## HOW TO COMPLETE THIS TASK
Your reply must contain the full listing below, reproduced exactly, but no pictures.

## DATA BELOW
----------------------------------------

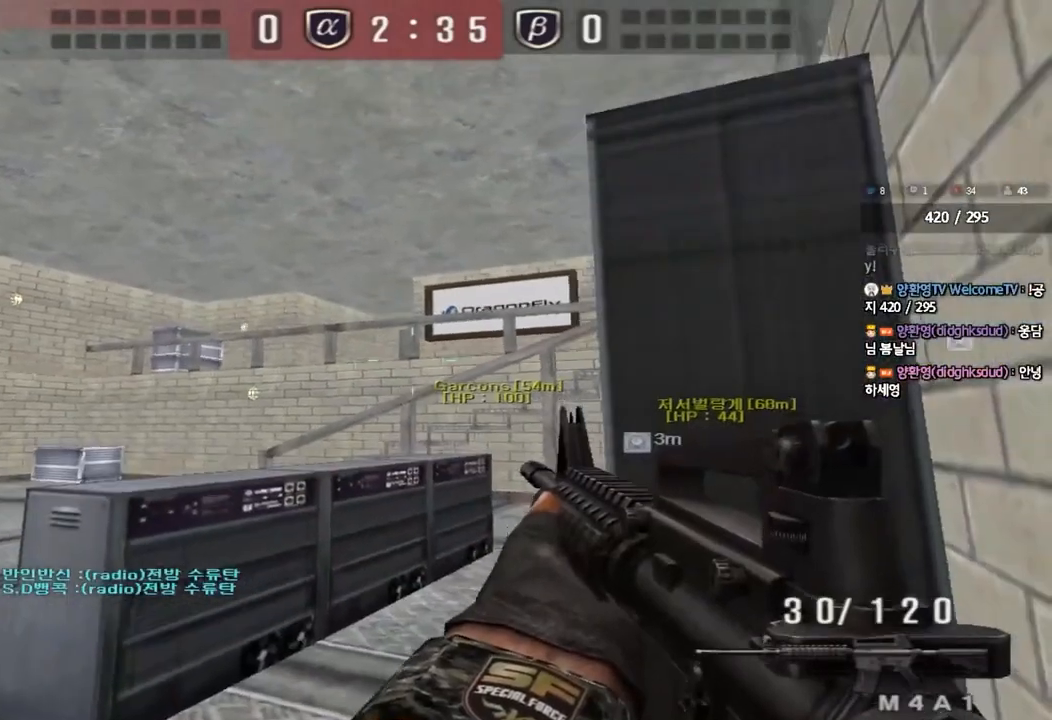
{"keys": ["a"], "events": [[33, "ctrl", "down"], [33, "s", "up"], [50, "a", "up"], [150, "a", "down"], [150, "ctrl", "up"], [150, "s", "down"], [333, "s", "up"], [367, "ctrl", "down"], [383, "a", "up"], [483, "ctrl", "up"], [500, "a", "down"]]}
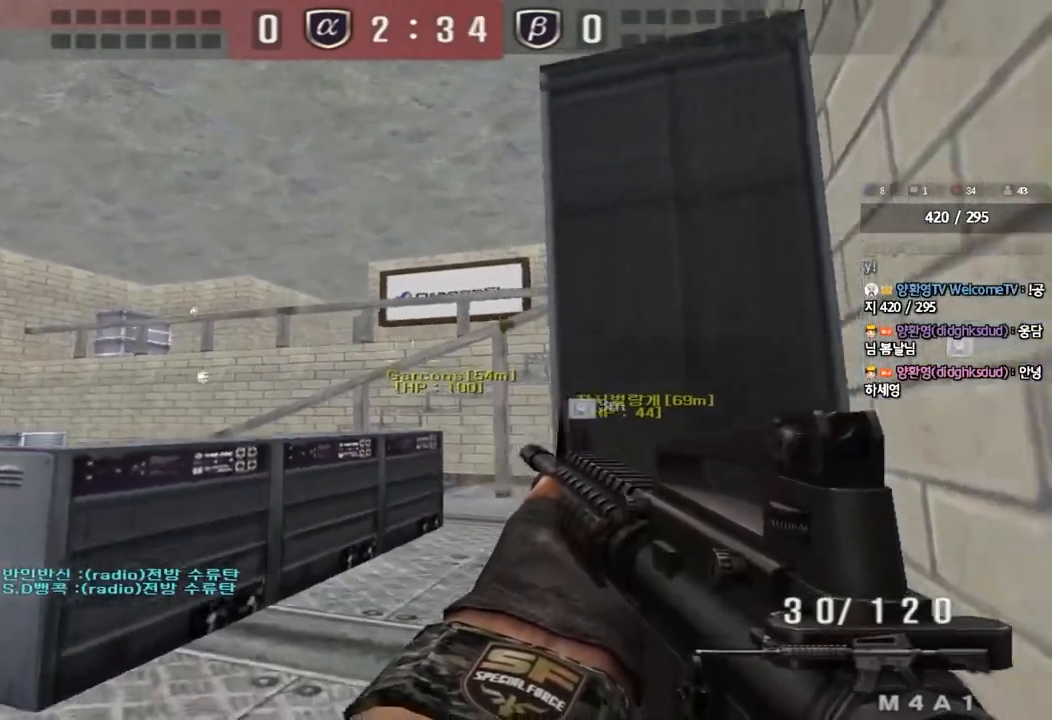
{"keys": ["a", "ctrl"], "events": [[200, "s", "down"], [500, "ctrl", "down"], [500, "s", "up"]]}
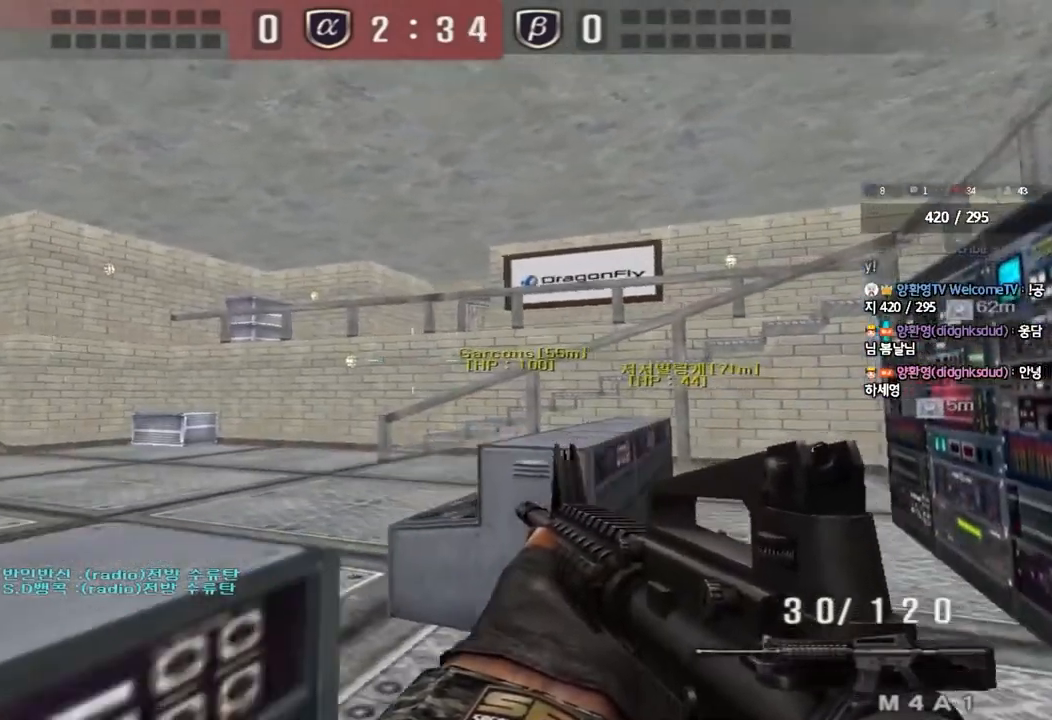
{"keys": ["ctrl"], "events": [[17, "a", "up"], [117, "a", "down"], [117, "s", "down"], [133, "ctrl", "up"], [417, "ctrl", "down"], [417, "s", "up"], [433, "a", "up"]]}
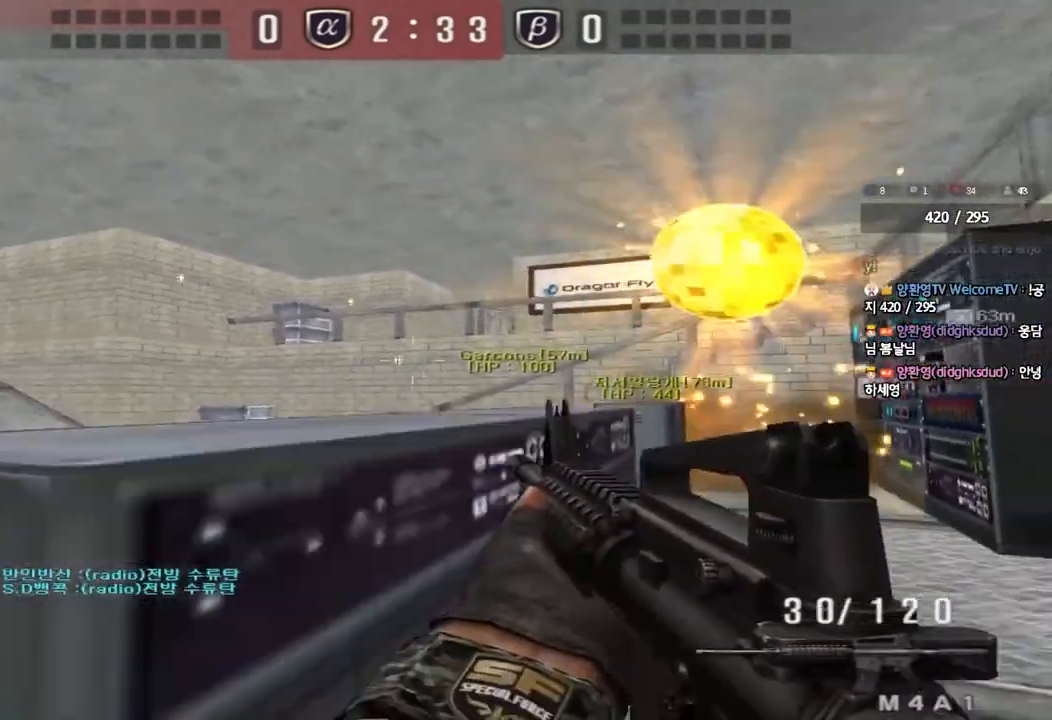
{"keys": ["a", "w"], "events": [[17, "s", "down"], [33, "a", "down"], [50, "ctrl", "up"], [350, "s", "up"], [467, "w", "down"]]}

----------------------------------------

## ANSWER SPACE
{"keys": ["a"], "events": [[33, "ctrl", "down"], [33, "s", "up"], [50, "a", "up"], [150, "a", "down"], [150, "ctrl", "up"], [150, "s", "down"], [333, "s", "up"], [367, "ctrl", "down"], [383, "a", "up"], [483, "ctrl", "up"], [500, "a", "down"]]}
{"keys": ["a", "ctrl"], "events": [[200, "s", "down"], [500, "ctrl", "down"], [500, "s", "up"]]}
{"keys": ["ctrl"], "events": [[17, "a", "up"], [117, "a", "down"], [117, "s", "down"], [133, "ctrl", "up"], [417, "ctrl", "down"], [417, "s", "up"], [433, "a", "up"]]}
{"keys": ["a", "w"], "events": [[17, "s", "down"], [33, "a", "down"], [50, "ctrl", "up"], [350, "s", "up"], [467, "w", "down"]]}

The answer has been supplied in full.